El 18 de julio de 1994 me encontró en mi trabajo. Cercano a las 10 de la mañana, mi jefe de entonces me dice: “andá al Once a llevarle estos papeles al contador”. Acabábamos de escuchar en la radio que una explosión había acontecido. Pero el ruido y la imprecisión era tal que lo primero que supimos fue que el atentado era perpetuado contra la DAIA en Palermo.
Medio confusa, sin ganas y con mi radio portátil, salí rumbo al Once. Estaba a 3 cuadras de mi destino y ya se olía a pólvora. Me bajé del bus y comencé a caminar sin tener mucha noción de lo que pasaba. Gente corriendo de un lado a otro. Agentes de policía que gritaban: “no fumen, no fumen” (claro! Después me daría cuenta que había pérdida de gas y el riesgo de explosión era grande).
Me abstraía mirando el panorama. Estaba a una cuadra del edificio de la AMIA en la calle Pasteur. Un par de años antes había trabajado a escasos metros de aquel imponente edificio con mármol negro que ya no existía. Escobros por doquier. Sangre. Restos de cuerpos humanos mezclados con mampostería. Desazón. Impotencia. Tristeza. Comencé a caminar dando vueltas alrededor de la manzana. Me crucé con Jorge, un amigo de la iglesia. Y un diálogo improvisado:
-¿Estás bien? – Si, creo que si. Estaba estacionando el auto y me tembló todo. ¿Qué pasó?
Horas más tarde o minutos, no lo sé. No lo pude precisar en ese momento, no puedo recordarlo ahora. Desde Rosario, a 400 kms de Buenos Aires, estaban desesperados llamando a mi casa. Querían saber qué pasaba. Si yo estaba bien. Alguien me vio en uno de los flashes televisivos caminando por ahí. Yo tengo imágenes borrosas. Sensaciones impregnadas en la piel. En mi caminar una persona me llevó por delante. Era de Defensa Civil y llevaba un bulto enorme de algodón. El paquete se rompió. – ¡Dale! Ayudame… la gente lo necesita– me gritó ese muchacho. Tratamos de armar el paquete otra vez, pero tuve que acompañarlo. Crucé la baya del lugar vedado. La situación era desesperante. Jamás estuve en un campo de guerra, pero tenía esa sensación. Llegué hasta 30 metros del lugar. Dejé lo que cargaba y me retiré. Mi cuerpo se retiró. Mi mente, mi corazón y mi espíritu estaban ahí pasmados. Miré alrededor y trataba de armar el rompecabezas de la imagen que guardaba en mi retina.
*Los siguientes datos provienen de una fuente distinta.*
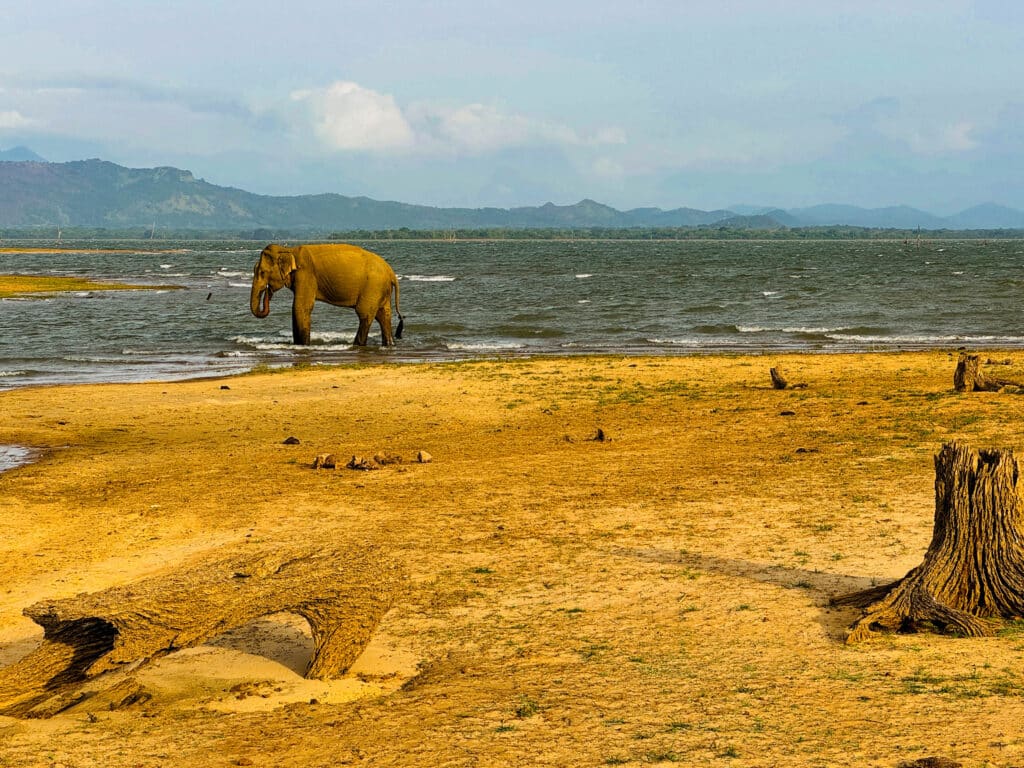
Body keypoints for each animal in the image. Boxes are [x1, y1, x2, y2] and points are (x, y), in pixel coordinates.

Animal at [250, 243, 404, 346]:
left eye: (262, 272)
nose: (268, 292)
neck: (289, 250)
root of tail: (391, 272)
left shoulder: (306, 274)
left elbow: (301, 307)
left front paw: (302, 346)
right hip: (381, 289)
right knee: (383, 315)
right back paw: (389, 344)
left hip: (373, 287)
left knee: (365, 314)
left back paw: (357, 345)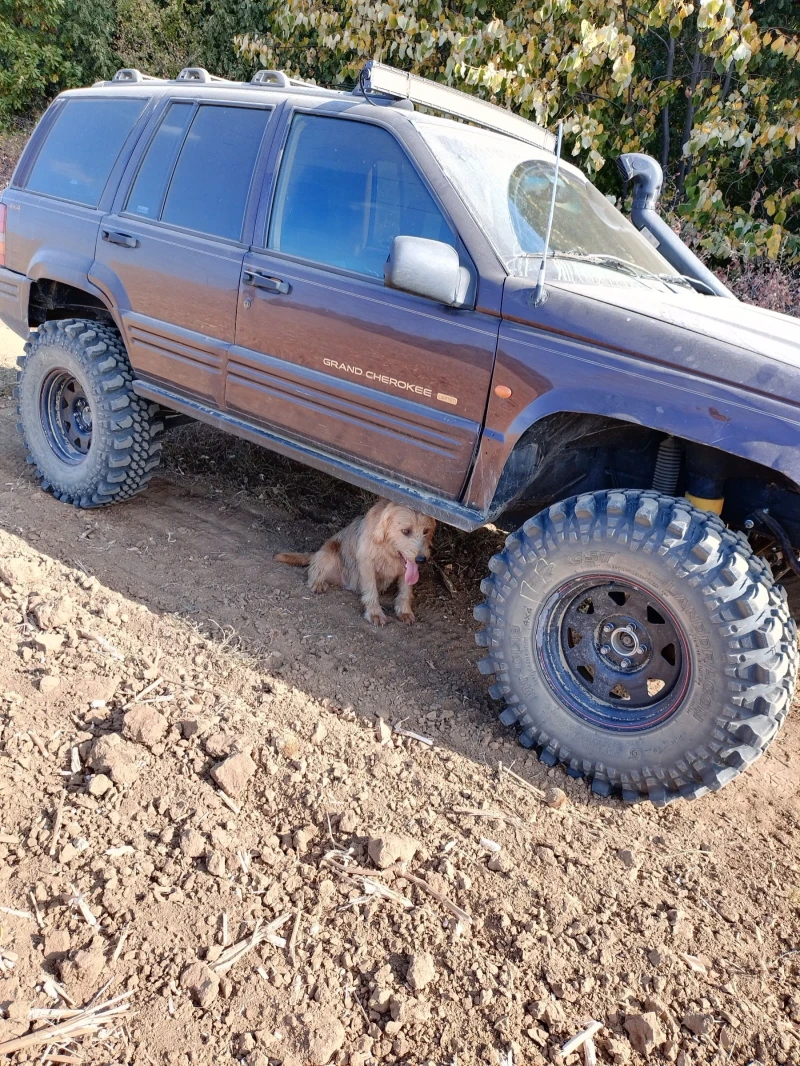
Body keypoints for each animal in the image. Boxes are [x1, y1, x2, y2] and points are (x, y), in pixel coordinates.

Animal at [277, 498, 439, 622]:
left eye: (426, 531)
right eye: (405, 531)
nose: (421, 559)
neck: (387, 548)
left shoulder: (408, 569)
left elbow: (406, 591)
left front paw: (404, 611)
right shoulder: (367, 564)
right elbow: (371, 591)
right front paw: (374, 613)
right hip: (329, 554)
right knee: (313, 569)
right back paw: (317, 583)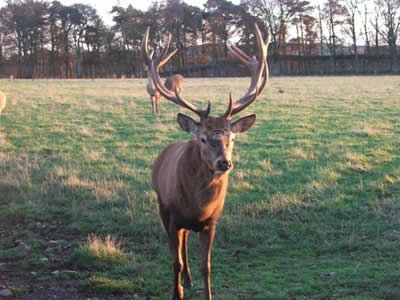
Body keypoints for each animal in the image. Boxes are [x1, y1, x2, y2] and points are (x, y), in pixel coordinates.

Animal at [141, 24, 268, 300]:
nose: (224, 163)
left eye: (232, 138)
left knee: (186, 241)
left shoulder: (212, 222)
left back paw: (188, 280)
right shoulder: (172, 215)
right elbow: (175, 262)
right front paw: (175, 293)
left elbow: (206, 266)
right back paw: (183, 282)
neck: (197, 205)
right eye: (203, 138)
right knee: (180, 247)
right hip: (161, 205)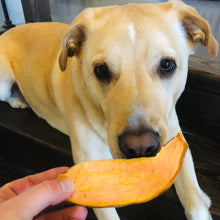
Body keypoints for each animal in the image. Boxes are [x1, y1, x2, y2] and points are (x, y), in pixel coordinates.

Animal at [0, 0, 217, 220]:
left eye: (167, 65)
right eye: (101, 70)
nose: (141, 147)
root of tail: (8, 31)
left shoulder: (177, 139)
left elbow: (194, 200)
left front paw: (201, 201)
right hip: (3, 84)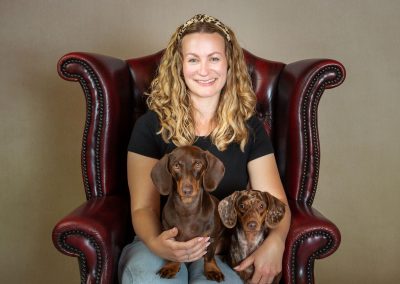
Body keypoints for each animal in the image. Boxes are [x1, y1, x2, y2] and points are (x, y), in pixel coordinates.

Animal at [150, 146, 225, 282]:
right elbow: (174, 254)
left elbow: (210, 255)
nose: (187, 190)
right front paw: (171, 266)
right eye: (176, 166)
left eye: (198, 164)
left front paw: (212, 269)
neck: (187, 209)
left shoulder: (212, 237)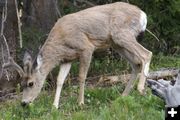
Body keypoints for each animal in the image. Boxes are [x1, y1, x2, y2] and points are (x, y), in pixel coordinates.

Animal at [2, 2, 152, 109]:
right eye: (21, 84)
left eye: (31, 83)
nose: (23, 103)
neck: (60, 41)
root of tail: (143, 15)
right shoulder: (67, 59)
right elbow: (60, 80)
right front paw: (54, 106)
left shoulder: (86, 48)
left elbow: (81, 76)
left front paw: (80, 102)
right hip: (116, 43)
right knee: (136, 63)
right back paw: (122, 96)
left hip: (121, 35)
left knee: (146, 54)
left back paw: (140, 88)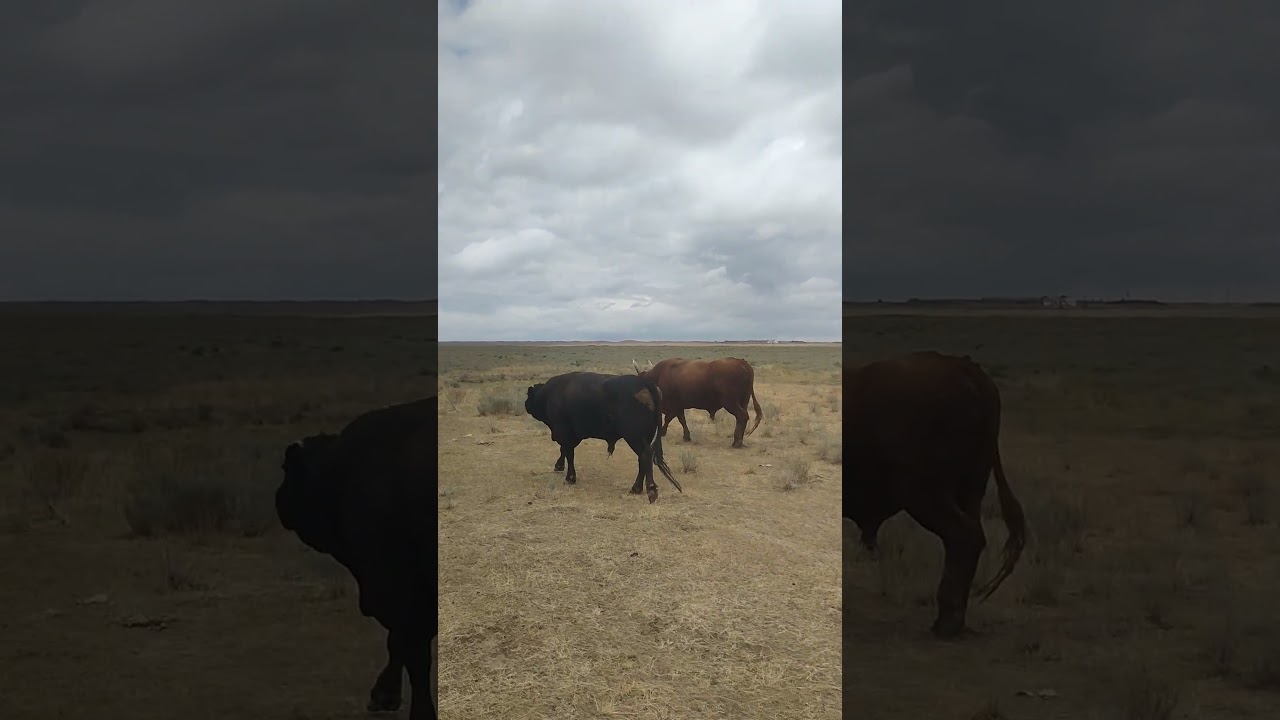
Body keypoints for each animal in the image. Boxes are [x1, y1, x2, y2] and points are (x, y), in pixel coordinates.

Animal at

No sé como salí de esa situación. Sí recuerdo que regresé como a las 4 de la tarde. Había caminado mucho. La radio que llevaba no había dejado de funcionar. Estaba sumamente informada. Llegué a mi casa. Hablé con mi familia y encendí el televisor. Allí me quedé casi toda la noche. Tres días después acudí a la primera marcha en repudio por el atentado. Ya se sabía que 85 personas habían sido sacrificadas.
Mi relato no es periodístico. No es desde el dolor de la pérdida de un ser amado. No quiero hablar de política. Quiero rendir un homenaje silencioso a quienes murieron en aquel lugar.
Me llevó más de un año volver a pasar por aquel lugar. Los nombres de las personas que fallecieron están en un paredón del nuevo edificio. La memoria activa sigue intacta.
Un minuto de silencio en homenaje… un tiempo de oración por las familias que siguen buscando justicia.